The Department of Health has published Health in Ireland Key Trends 2022.

Highlights from the report include:

  • Significant increase in activity with 1.5 million attendances to hospital Emergency Departments in 2021, an increase of 13% year on year, and 3.2 million attendances to outpatient appointments in 2021, an increase of 8% year on year.
  • 83% of those admitted to a public hospital rate their experience good/very good.
  • Mortality rate from all causes of death decreased by almost 16%, cancer mortality rates reduced by 15%.
  • 82% of people in Ireland rate their health as good or very good, the highest in the EU.
  • Number of people over 65 is projected to almost double by 2042.
  • In 2020, 79% of total health expenditure was funded by the government.
  • Number of consultant and non-consultant hospital doctors employed in public health service up 49% since 2012.

Health in Ireland Key Trends 2022 looks at demographics, population health, hospital and primary care, health sector employment and expenditure, providing a comprehensive picture of the health landscape in Ireland today.

It highlights the significant achievements that Ireland has made for key health outcomes in the past decade. However, it also highlights the challenges that persist in terms of the accessibility of timely and efficient healthcare across the population.

This publication, now in its 14th edition, provides the background and context for the Department of Health’s work in creating legislation, policy and strategies to address these critical issues. This volume is the second in a series that will chart post-pandemic impacts on the health service.

Welcoming the report, the Minister for Health Stephen Donnelly said, “Health in Ireland Key Trends gives us the opportunity to assess the performance of the Irish health system and reflect on the health status of our people over time.
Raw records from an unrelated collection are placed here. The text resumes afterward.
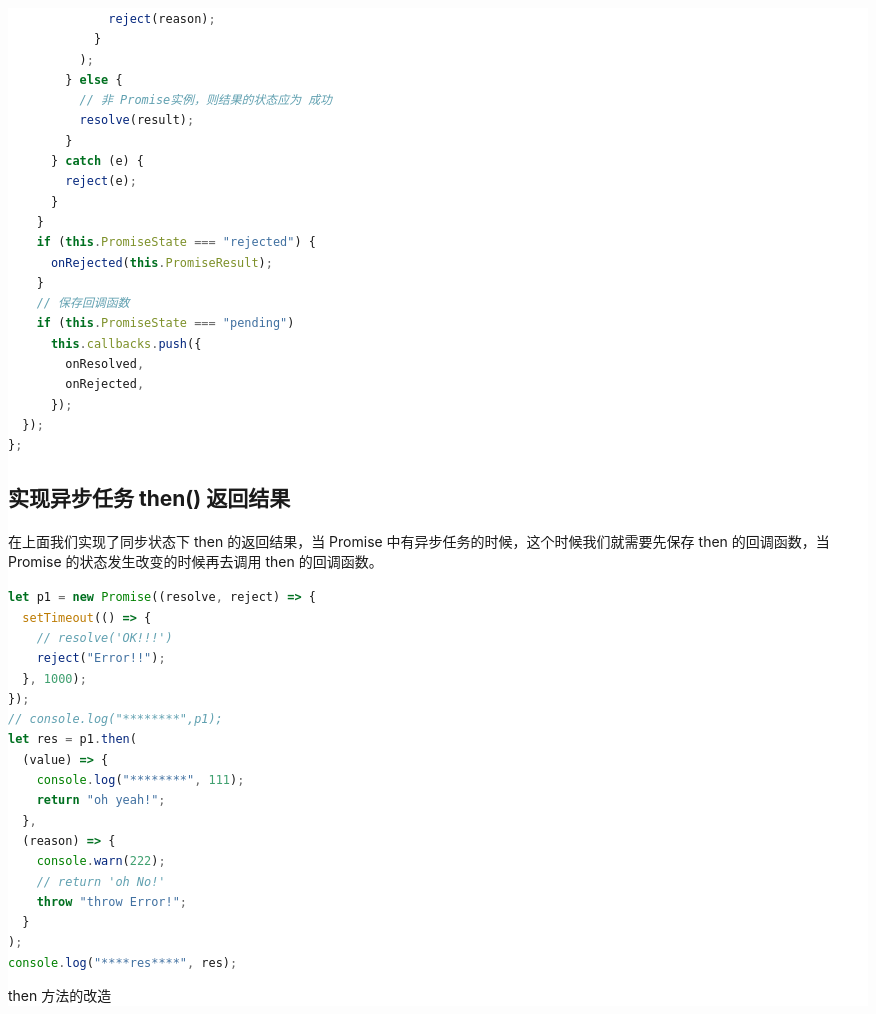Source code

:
 ```js
              reject(reason);
            }
          );
        } else {
          // 非 Promise实例，则结果的状态应为 成功
          resolve(result);
        }
      } catch (e) {
        reject(e);
      }
    }
    if (this.PromiseState === "rejected") {
      onRejected(this.PromiseResult);
    }
    // 保存回调函数
    if (this.PromiseState === "pending")
      this.callbacks.push({
        onResolved,
        onRejected,
      });
  });
};
```

## 实现异步任务 then() 返回结果

在上面我们实现了同步状态下 then 的返回结果，当 Promise 中有异步任务的时候，这个时候我们就需要先保存 then 的回调函数，当 Promise 的状态发生改变的时候再去调用 then 的回调函数。

```js
let p1 = new Promise((resolve, reject) => {
  setTimeout(() => {
    // resolve('OK!!!')
    reject("Error!!");
  }, 1000);
});
// console.log("********",p1);
let res = p1.then(
  (value) => {
    console.log("********", 111);
    return "oh yeah!";
  },
  (reason) => {
    console.warn(222);
    // return 'oh No!'
    throw "throw Error!";
  }
);
console.log("****res****", res);
```

then 方法的改造
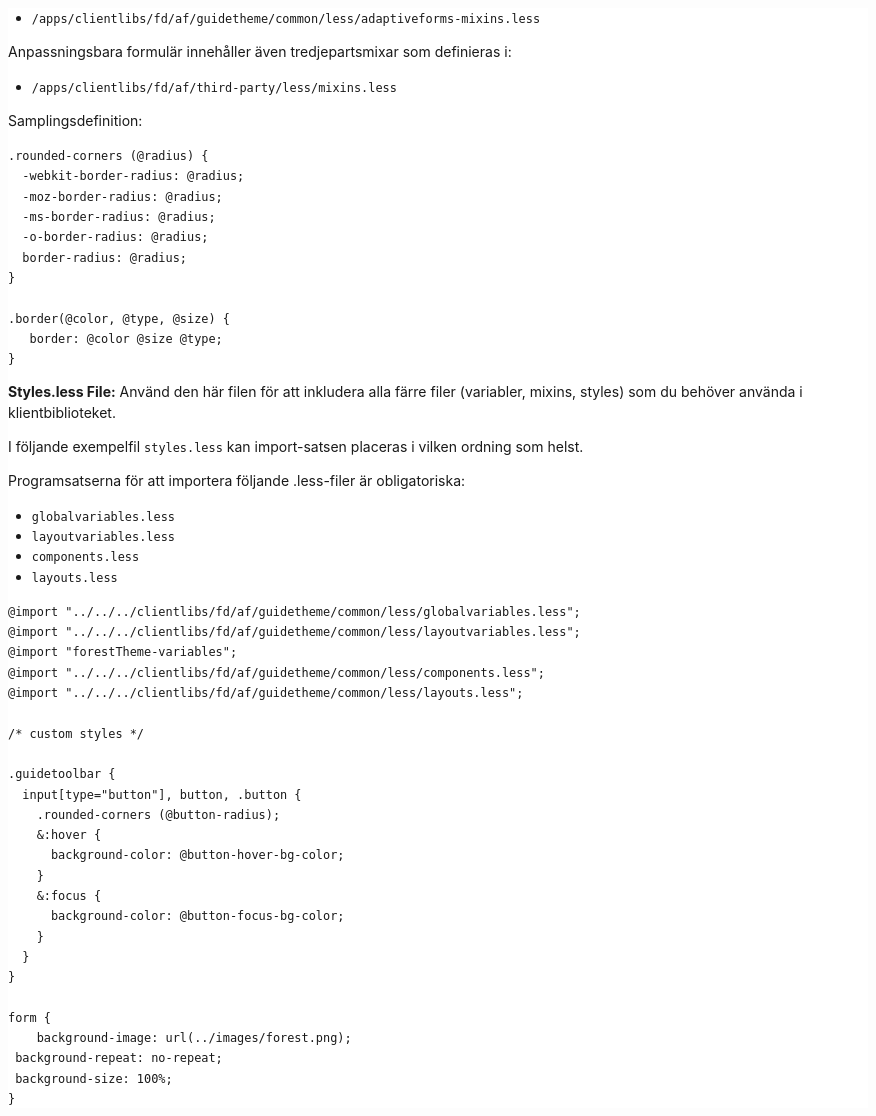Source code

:    * `/apps/clientlibs/fd/af/guidetheme/common/less/adaptiveforms-mixins.less`

   Anpassningsbara formulär innehåller även tredjepartsmixar som definieras i:

   * `/apps/clientlibs/fd/af/third-party/less/mixins.less`

   Samplingsdefinition:

   ```
   .rounded-corners (@radius) {
     -webkit-border-radius: @radius;
     -moz-border-radius: @radius;
     -ms-border-radius: @radius;
     -o-border-radius: @radius;
     border-radius: @radius;
   }
   
   .border(@color, @type, @size) {
      border: @color @size @type;
   }
   ```

   **Styles.less File:** Använd den här filen för att inkludera alla färre filer (variabler, mixins, styles) som du behöver använda i klientbiblioteket.

   I följande exempelfil `styles.less` kan import-satsen placeras i vilken ordning som helst.

   Programsatserna för att importera följande .less-filer är obligatoriska:

   * `globalvariables.less`
   * `layoutvariables.less`
   * `components.less`
   * `layouts.less`

   ```
   @import "../../../clientlibs/fd/af/guidetheme/common/less/globalvariables.less";
   @import "../../../clientlibs/fd/af/guidetheme/common/less/layoutvariables.less";
   @import "forestTheme-variables";
   @import "../../../clientlibs/fd/af/guidetheme/common/less/components.less";
   @import "../../../clientlibs/fd/af/guidetheme/common/less/layouts.less";
   
   /* custom styles */
   
   .guidetoolbar {
     input[type="button"], button, .button {
       .rounded-corners (@button-radius);
       &:hover {
         background-color: @button-hover-bg-color;
       }
       &:focus {
         background-color: @button-focus-bg-color;
       }
     }
   }
   
   form {
       background-image: url(../images/forest.png);
    background-repeat: no-repeat;
    background-size: 100%;
   }
   ```
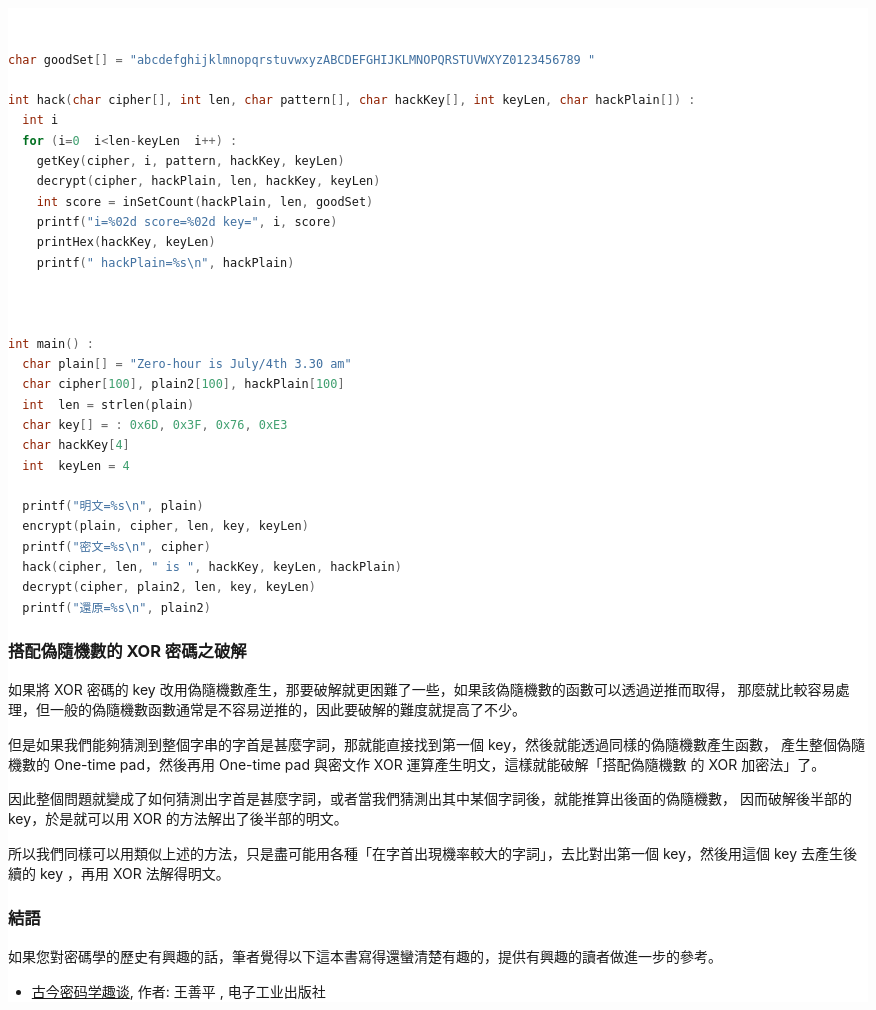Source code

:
 ```CPP


char goodSet[] = "abcdefghijklmnopqrstuvwxyzABCDEFGHIJKLMNOPQRSTUVWXYZ0123456789 " 

int hack(char cipher[], int len, char pattern[], char hackKey[], int keyLen, char hackPlain[]) :
  int i 
  for (i=0  i<len-keyLen  i++) :
    getKey(cipher, i, pattern, hackKey, keyLen) 
	decrypt(cipher, hackPlain, len, hackKey, keyLen) 
	int score = inSetCount(hackPlain, len, goodSet) 
    printf("i=%02d score=%02d key=", i, score) 
	printHex(hackKey, keyLen) 
	printf(" hackPlain=%s\n", hackPlain) 
  


int main() :
  char plain[] = "Zero-hour is July/4th 3.30 am" 
  char cipher[100], plain2[100], hackPlain[100] 
  int  len = strlen(plain) 
  char key[] = : 0x6D, 0x3F, 0x76, 0xE3  
  char hackKey[4] 
  int  keyLen = 4 
  
  printf("明文=%s\n", plain) 
  encrypt(plain, cipher, len, key, keyLen) 
  printf("密文=%s\n", cipher) 
  hack(cipher, len, " is ", hackKey, keyLen, hackPlain)   
  decrypt(cipher, plain2, len, key, keyLen) 
  printf("還原=%s\n", plain2) 

```

### 搭配偽隨機數的 XOR 密碼之破解

如果將 XOR 密碼的 key 改用偽隨機數產生，那要破解就更困難了一些，如果該偽隨機數的函數可以透過逆推而取得，
那麼就比較容易處理，但一般的偽隨機數函數通常是不容易逆推的，因此要破解的難度就提高了不少。

但是如果我們能夠猜測到整個字串的字首是甚麼字詞，那就能直接找到第一個 key，然後就能透過同樣的偽隨機數產生函數，
產生整個偽隨機數的 One-time pad，然後再用 One-time pad 與密文作 XOR 運算產生明文，這樣就能破解「搭配偽隨機數
的 XOR 加密法」了。

因此整個問題就變成了如何猜測出字首是甚麼字詞，或者當我們猜測出其中某個字詞後，就能推算出後面的偽隨機數，
因而破解後半部的 key，於是就可以用 XOR 的方法解出了後半部的明文。

所以我們同樣可以用類似上述的方法，只是盡可能用各種「在字首出現機率較大的字詞」，去比對出第一個 key，然後用這個
key 去產生後續的 key ，再用 XOR 法解得明文。

### 結語

如果您對密碼學的歷史有興趣的話，筆者覺得以下這本書寫得還蠻清楚有趣的，提供有興趣的讀者做進一步的參考。

* [古今密码学趣谈](http://book.douban.com/subject/20281462/), 作者: 王善平 , 电子工业出版社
It shows the importance of good quality data to health professionals and policy makers alike in providing a high-quality health service for our population as we implement Sláintecare.”

“The largest proportional increases in the population in Ireland are projected to be in the category of those aged 85 years and older. The number of people aged 65 and over will grow from one-fifth to over one-third of the working population over the next two decades which will have implications on how we fund our health services. This is a good thing – people are living longer, but we need to ensure they live well.”

“We are investing record levels in health care, building capacity, expanding the workforce and driving positive change with our policies. For example, our cancer strategy is clearly making a positive difference, with mortality rates down almost 16%. We know that Slaintecare will further enhance the health of the population by reforming the way in which we deliver timely, quality healthcare. And we’re making it accessible and affordable, with €4 out of every €5 in 2020 spent on health being funded not by the patient but by the government. There is still much to achieve, but the progress outlined in Key Trends shows how we’re making very tangible improvements in health outcomes and delivering a better health service for all.”